Scattered across the planet are floating silver orbs impervious to all weapons and impossible to communicate with. Are these technologically advanced devices responsible for creating and sustaining the rifts in time? Are they cameras through which inscrutable alien eyes are watching? Or are they something stranger and more terrifying still?

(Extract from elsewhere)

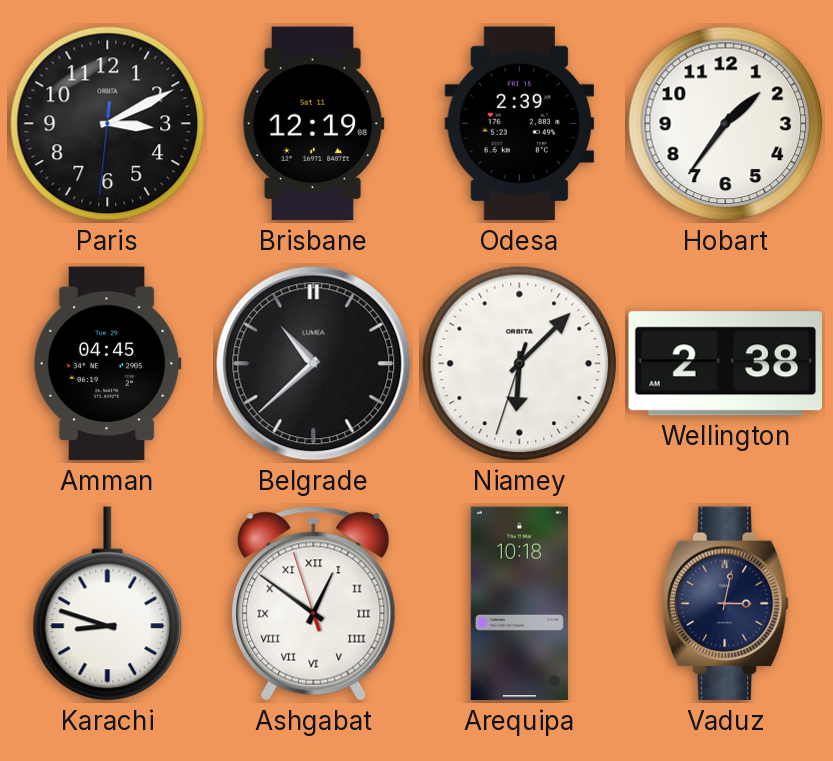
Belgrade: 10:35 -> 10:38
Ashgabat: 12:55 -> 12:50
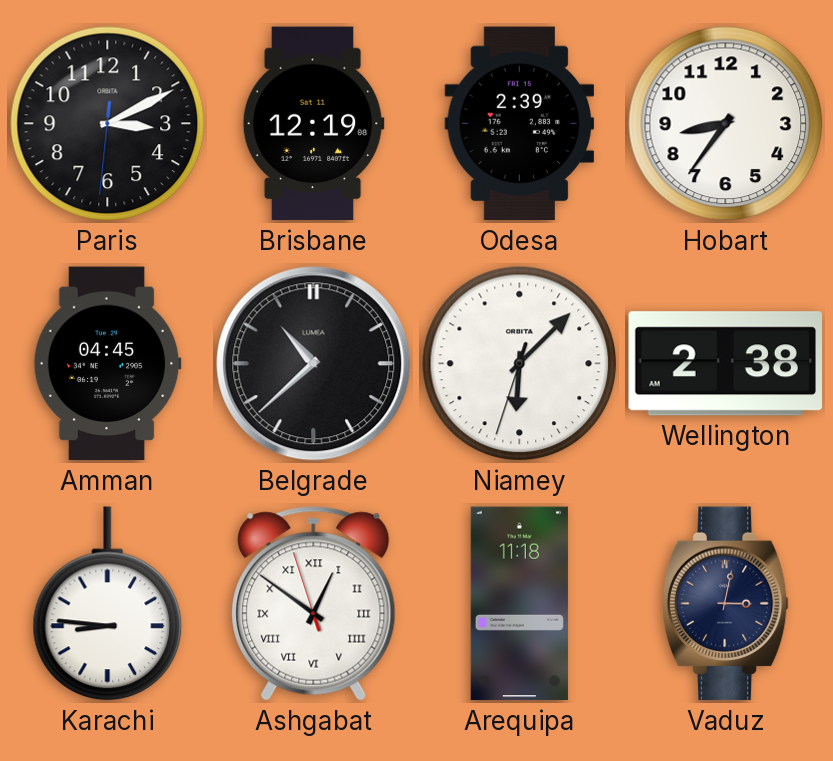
Hobart: 1:36 -> 8:36
Karachi: 8:48 -> 8:46
Arequipa: 10:18 -> 11:18
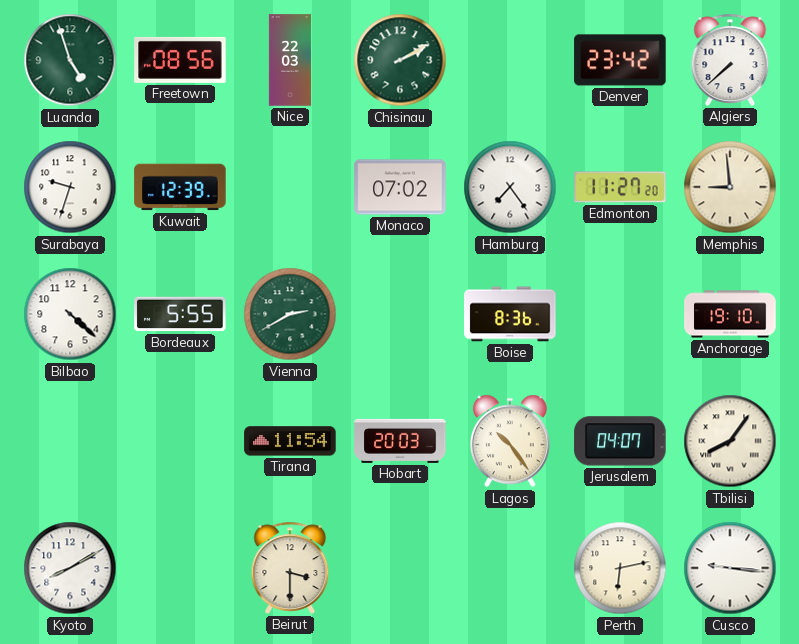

The answer may lie in the ancient city of Babylon, where two groups of refugees from 2037—three cosmonauts returning to Earth from the International Space Station, and three United Nations peacekeepers on a mission in Afghanistan—have detected radio signals: the only such signals on the planet, apart from their own. The peacekeepers find allies in nineteenth-century British troops and in the armies of Alexander the Great. The astronauts, crash-landed in the steppes of Asia, join forces with the Mongol horde led by Genghis Khan. The two sides set out for Babylon, each determined to win the race for knowledge . . . and the power that lies within.
Yet the real power is beyond human control, perhaps even human understanding. As two great armies face off before the gates of Babylon, it watches, waiting. . . .
"[A]n exciting tale full of high-tech physics, military tactics and larger-than-life characters....Although not flawless, this is probably the best book to appear with Clarke's name on it in a decade." Publishers Weekly
"[H]as more in common with...a Star Trek episode than with the philosophical speculations of vintage Clarke or first-rate Baxter. Nevertheless, the adventure is rousing, and I can't imagine anyone finishing this book and not wondering what comes next." Gerald Jonas, The New York Times Book Review
"Curiously sloppy, with biographical contradictions and a rationale that's inconsistently applied: despite the many echoes of 2001, more spectacle than substance." Kirkus Reviews
"Baxter's panoramic visions and Clark's lucid and precise storytelling combine to form a series opener that belongs in all sf collections. Highly recommended." Library Journal
"With Clarke and Baxter collaborating smoothly, this is a fine exploration of themes that Clarke has explored regularly since Childhood's End (1953), at least, and good news for those who enjoy both men's work." Roland Green, Booklist
The first of two connected novels in the Time Odyssey series by the master of science fiction and his hand-selected successor.
About the Author
Arthur C. Clarke is considered the greatest science fiction writer of all time and is an international treasure in many other ways, including the fact that an article by him in 1945 led to the invention of satellite technology. Books by Clarke—both fiction and nonfiction—have sold more than one hundred million copies in print worldwide. He lives in Sri Lanka.
Stephen Baxter is a trained engineer with degrees from Cambridge and Southampton Universities. Baxter is the acclaimed author of the Manifold novels and Evolution. He is the winner of the British Science Fiction Award, the Locus Award, the John W. Campbell Award, and the Philip K. Dick Award, as well as being a nominee for an Arthur C. Clarke Award.